DNA-binding proteins (DBPs) are fundamental in the process of composing DNA and regulating genes. They execute intercellular and intracellular functions such as transcription, DNA replication, recombination, modification, and other biological activities associated with DNA . As the significant role of DBPs undertaken, it has become one of the hot research topics to effectively identify DBPs in the field of protein science. The past decade has witnessed tremendous progress in the DBP recognition, including experimental methods, and computational methods . In the early researches, DBPs were detected by laborious experimental techniques such as filter binding assays, genetic analysis, X-ray crystallography, chromatin immune precipitation on microarrays, and nuclear magnetic resonance . With the rapid development of high-throughput sequencing technology and growing extension of protein sequence data, more efficient and accurate machine learning (ML) methods are implemented and applied for the classification of DBPs [4, 5].
Feature encoding schemes and classification algorithms have great impacts on the performance of ML-based methods. Feature representation numerically formulates diverse-length protein sequences as fixed-length feature vectors, which could be categorized into structure-based models and sequence-based models. Structure-based methods rely on the structure information of proteins such as the spatial distribution, net charge, electrostatic potential, the dipole moment, and quadrupole moment tensors [6, 7]. However, the great difficulty of acquiring the high-resolution crystal structure of proteins and the insufficient quantity of proteins with known structure information heavily limit the use of structure-based predictors .
In contrast, the sequence-based methods have become more popular since sequence features are usually easier to extract and more convenient to use. These sequence-based features of proteins are classified into three types: (1) composition-based features, such as amino acid composition (AAC) , dipeptide composition , and pseudo AAC [11–13]; (2) autocorrelation-based features, including autocross covariance [14, 15], normalized Moreau-Broto autocorrelation , and physicochemical distance transformation ; and (3) profile-based features, including position-specific score matrix (PSSM) [17–19] and hidden markov model (HMM) . Generally, autocorrelation-based features perform better than composition-based features, and profile-based features outperform autocorrelation-based features .
Previous studies have demonstrated the importance of PSSM-based features for enhancing DBPs prediction. For example, Kumar et al. initially adopted evolutionary information embedded in the PSSM profile to identify DBPs and achieved a well-performed result . Waris et al. produced an ingenious classifier by integrating the PSSM profile with dipeptide composition and split AAC . Zou et al. proposed a fuzzy kernel ridge regression model to predict DBPs based on multiview sequence features . Ali et al. introduced the DP-BINDER model for the discrimination of DBPs by fusing physicochemical information and PSSM-based features . In the recent study, Zaman et al. built an HMMBinder predictor for the DBP recognition problem by extracting monogram and bigram features derived from the HMM profile . They also experimentally proved that the HMM-based features are more effective for the prediction of DBPs than the PSSM-based features, especially on the jackknife test. Nevertheless, HMMBinder achieved relatively poor performance on the independent test. Accordingly, there is still more scope to improve the DBP prediction by exploring highly recognizable features from the HMM profile.
Prediction of DBPs is usually formulated as a supervised learning problem. In recent years, many classification algorithms have been adopted to solve this problem, including support vector machine (SVM) [24–26], random forest (RF) [27, 28], naive Bayes classifier , ensemble classifiers [29–31], and deep learning [32–34]. Among these models, stacked generalization (or stacking) is an ensemble learning technique that takes the outputs of base classifiers as input and attempts to find the optimal combination of the base learners to make a better prediction . Xiong et al. constructed a stacked ensemble model to predict bacterial type IV secreted effectors from protein sequences by using the PSSM-composition features . Recently, Mishra et al. developed a StackDPPred method for the effective prediction of DBPs, which utilized a stacking-based ML method and features extracted from the PSSM profiles .

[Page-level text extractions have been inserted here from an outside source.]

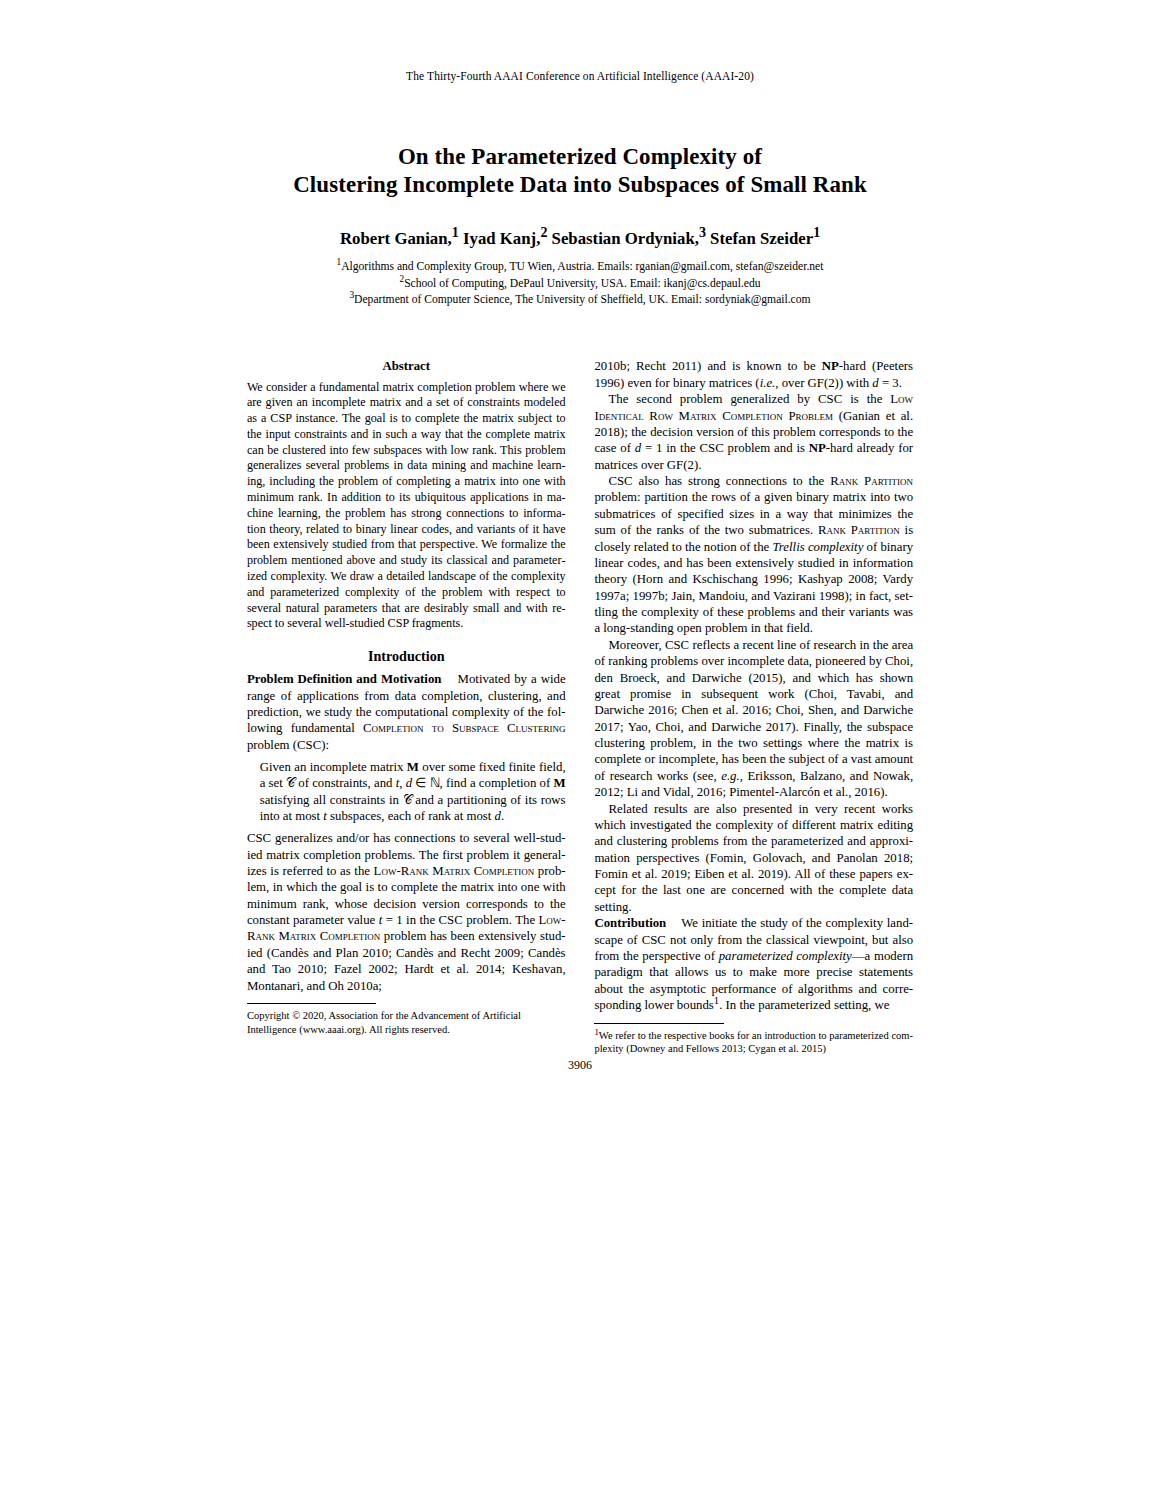The Thirty-Fourth AAAI Conference on Artificial Intelligence (AAAI-20)
On the Parameterized Complexity of
Clustering Incomplete Data into Subspaces of Small Rank
Robert Ganian,1 Iyad Kanj,2 Sebastian Ordyniak,3 Stefan Szeider1
1Algorithms and Complexity Group, TU Wien, Austria. Emails: rganian@gmail.com, stefan@szeider.net
2School of Computing, DePaul University, USA. Email: ikanj@cs.depaul.edu
3Department of Computer Science, The University of Sheffield, UK. Email: sordyniak@gmail.com
Abstract
We consider a fundamental matrix completion problem where we are given an incomplete matrix and a set of constraints modeled as a CSP instance. The goal is to complete the matrix subject to the input constraints and in such a way that the complete matrix can be clustered into few subspaces with low rank. This problem generalizes several problems in data mining and machine learning, including the problem of completing a matrix into one with minimum rank. In addition to its ubiquitous applications in machine learning, the problem has strong connections to information theory, related to binary linear codes, and variants of it have been extensively studied from that perspective. We formalize the problem mentioned above and study its classical and parameterized complexity. We draw a detailed landscape of the complexity and parameterized complexity of the problem with respect to several natural parameters that are desirably small and with respect to several well-studied CSP fragments.
Introduction
Problem Definition and Motivation Motivated by a wide range of applications from data completion, clustering, and prediction, we study the computational complexity of the following fundamental Completion to Subspace Clustering problem (CSC):
Given an incomplete matrix M over some fixed finite field, a set 𝒞 of constraints, and t, d ∈ ℕ, find a completion of M satisfying all constraints in 𝒞 and a partitioning of its rows into at most t subspaces, each of rank at most d.
CSC generalizes and/or has connections to several well-studied matrix completion problems. The first problem it generalizes is referred to as the Low-Rank Matrix Completion problem, in which the goal is to complete the matrix into one with minimum rank, whose decision version corresponds to the constant parameter value t = 1 in the CSC problem. The Low-Rank Matrix Completion problem has been extensively studied (Candès and Plan 2010; Candès and Recht 2009; Candès and Tao 2010; Fazel 2002; Hardt et al. 2014; Keshavan, Montanari, and Oh 2010a;
Copyright © 2020, Association for the Advancement of Artificial Intelligence (www.aaai.org). All rights reserved.
2010b; Recht 2011) and is known to be NP-hard (Peeters 1996) even for binary matrices (i.e., over GF(2)) with d = 3.
The second problem generalized by CSC is the Low Identical Row Matrix Completion Problem (Ganian et al. 2018); the decision version of this problem corresponds to the case of d = 1 in the CSC problem and is NP-hard already for matrices over GF(2).
CSC also has strong connections to the Rank Partition problem: partition the rows of a given binary matrix into two submatrices of specified sizes in a way that minimizes the sum of the ranks of the two submatrices. Rank Partition is closely related to the notion of the Trellis complexity of binary linear codes, and has been extensively studied in information theory (Horn and Kschischang 1996; Kashyap 2008; Vardy 1997a; 1997b; Jain, Mandoiu, and Vazirani 1998); in fact, settling the complexity of these problems and their variants was a long-standing open problem in that field.
Moreover, CSC reflects a recent line of research in the area of ranking problems over incomplete data, pioneered by Choi, den Broeck, and Darwiche (2015), and which has shown great promise in subsequent work (Choi, Tavabi, and Darwiche 2016; Chen et al. 2016; Choi, Shen, and Darwiche 2017; Yao, Choi, and Darwiche 2017). Finally, the subspace clustering problem, in the two settings where the matrix is complete or incomplete, has been the subject of a vast amount of research works (see, e.g., Eriksson, Balzano, and Nowak, 2012; Li and Vidal, 2016; Pimentel-Alarcón et al., 2016).
Related results are also presented in very recent works which investigated the complexity of different matrix editing and clustering problems from the parameterized and approximation perspectives (Fomin, Golovach, and Panolan 2018; Fomin et al. 2019; Eiben et al. 2019). All of these papers except for the last one are concerned with the complete data setting.
Contribution We initiate the study of the complexity landscape of CSC not only from the classical viewpoint, but also from the perspective of parameterized complexity—a modern paradigm that allows us to make more precise statements about the asymptotic performance of algorithms and corresponding lower bounds1. In the parameterized setting, we
1We refer to the respective books for an introduction to parameterized complexity (Downey and Fellows 2013; Cygan et al. 2015)
3906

Inspired by the work of Zaman and Mishra, respectively, we propose a stacked ensemble method, called PredDBP-Stack, to further improve the performance of DBP prediction by exploring valuable features from the HMM profiles. First, we convert the HMM profiles into 420-dimensional feature vectors by fusing AAC and transition probability composition (TPC) features. Next, six types of ML algorithms are adopted to implement base classifiers in the first stage. Then, the optimal combination of base learners is searched, and the prediction probabilities of these selected base learners are used as inputs to the meta-classifier to make the final prediction in the second stage. Compared with existing state-of-the-art predictors, our method performs better on the jackknife cross validation as well as on the independent test.
2. Materials and Methods
In this section, we describe all details about the proposed prediction model for identifying DBPs. The system diagram of the PredDBP-Stack methodology is illustrated in Figure 1. Several major intermediate steps in the development process of PredDBP-Stack are specified in the following subsections.

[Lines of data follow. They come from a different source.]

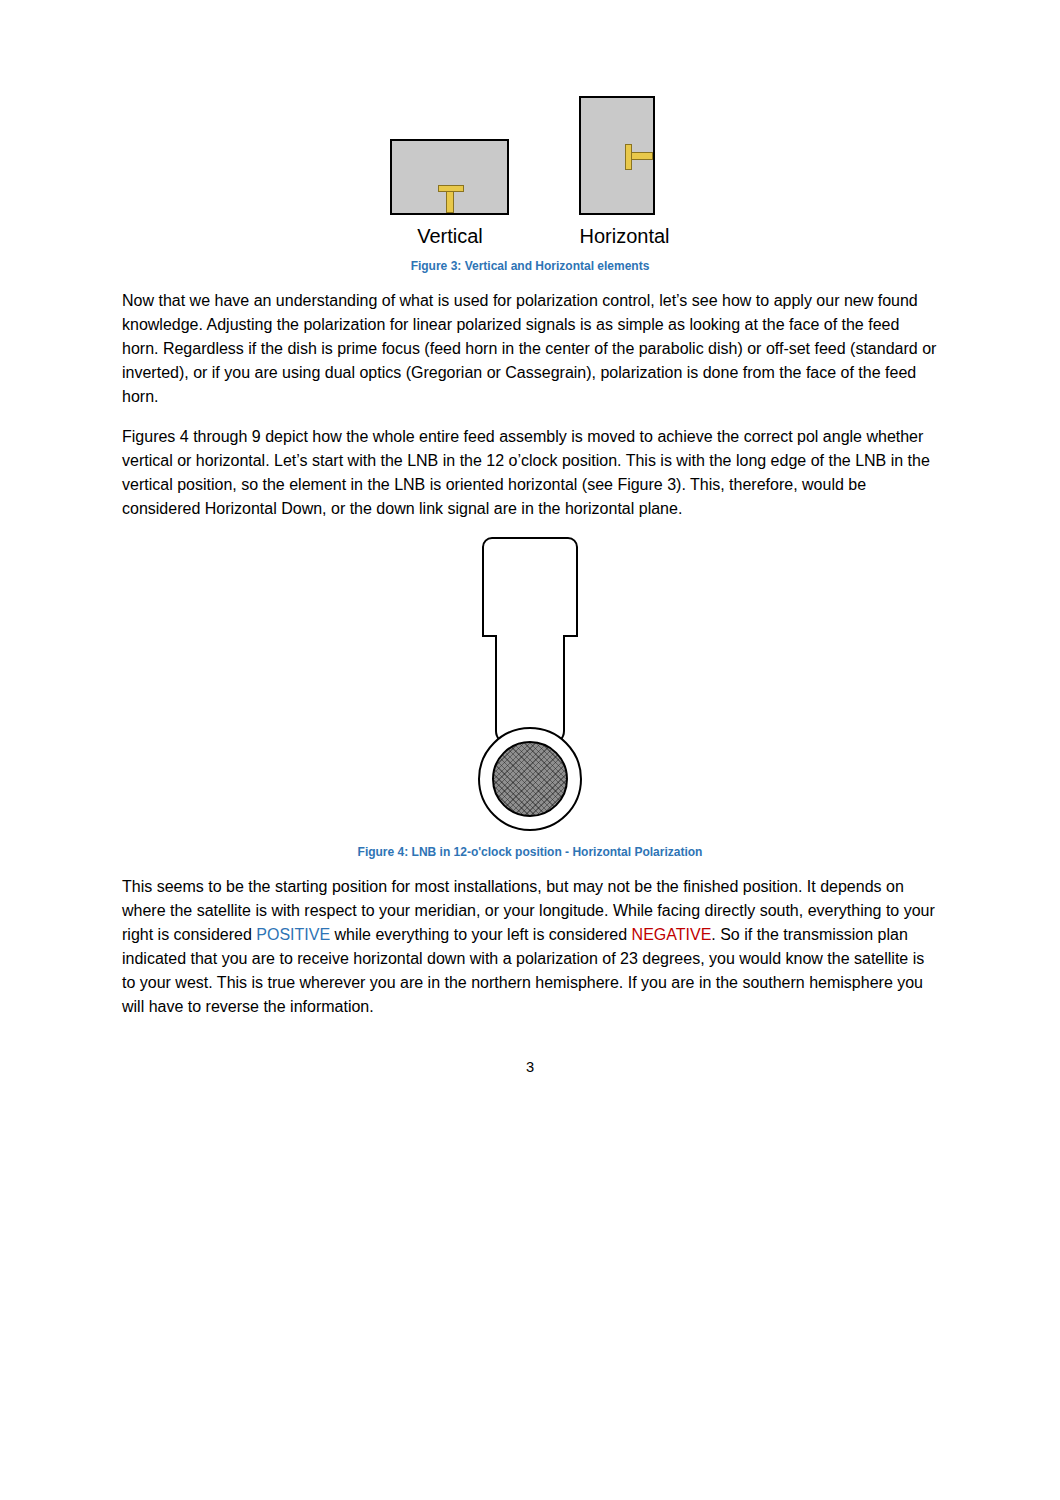Vertical
Horizontal
Figure 3: Vertical and Horizontal elements
Now that we have an understanding of what is used for polarization control, let’s see how to apply our new found knowledge. Adjusting the polarization for linear polarized signals is as simple as looking at the face of the feed horn. Regardless if the dish is prime focus (feed horn in the center of the parabolic dish) or off-set feed (standard or inverted), or if you are using dual optics (Gregorian or Cassegrain), polarization is done from the face of the feed horn.
Figures 4 through 9 depict how the whole entire feed assembly is moved to achieve the correct pol angle whether vertical or horizontal. Let’s start with the LNB in the 12 o’clock position. This is with the long edge of the LNB in the vertical position, so the element in the LNB is oriented horizontal (see Figure 3). This, therefore, would be considered Horizontal Down, or the down link signal are in the horizontal plane.
LNB
Figure 4: LNB in 12-o'clock position - Horizontal Polarization
This seems to be the starting position for most installations, but may not be the finished position. It depends on where the satellite is with respect to your meridian, or your longitude. While facing directly south, everything to your right is considered POSITIVE while everything to your left is considered NEGATIVE. So if the transmission plan indicated that you are to receive horizontal down with a polarization of 23 degrees, you would know the satellite is to your west. This is true wherever you are in the northern hemisphere. If you are in the southern hemisphere you will have to reverse the information.
3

The construction of a high-quality benchmark dataset is crucial for building a robust and reliable ML-based predictive model. In this study, two well-established datasets, i.e., PDB1075  and PDB186 , are adopted to examine the performance of our predictor. The PDB1075 dataset consists of 1075 protein sequences with 525 DBPs and 550 non-DBPs, which are applied for model training and testing by using the jackknife cross validation. The PDB186 dataset is designed as an independent test dataset that contains 93 DBPs and 93 non-DBPs. All protein sequences in these two datasets were downloaded from the Protein Data Bank  and have been filtered rigorously by removing those with relatively high similarity (≥25%) or those with too small length (<50 amino acids) or involving unknown residues such as “X”.
2.2. Feature Extraction
2.2.1. HMM Profiles
HMM profiles are supposed to contain rich evolution information of the query proteins and have been widely used in bioinformatics, such as protein remote homology detection , DBP prediction , and protein fold recognition . In this study, HMM profiles are generated from the multiple sequence alignments by running four iterations of the HHblits program  against the latest UniProt database  with default parameters. Similar to PSSM profile, we only use the first 20 columns of the HMM profile in the form of an matrix where represents the length of the query protein sequence. Each element from the HMM profile is normalized by using the following function: where is the original value of the HMM profile.
2.2.2. Feature Extraction from HMM Profiles
Feature extraction often plays an important role in most protein classification problems, which has a direct impact on the prediction accuracy of ML-based predictors. In this study, a simple and powerful feature encoding scheme by extracting AAC and TPC features is adopted to convert the HMM profiles into fixed-length feature vectors.
Since DNA-binding preference of a protein is closely related to its AAC , we first obtain AAC features from the HMM profile by using the following formula: where is the value in the th row and th column of the HMM profile. () is the composition of amino acid type in the HMM profile and represents the average score of the amino acid residues in the query protein being changed to amino acid type during the evolution process. AAC based on the HMM profile is a simple and intuitive feature; however, it ignores the role of sequence-order information.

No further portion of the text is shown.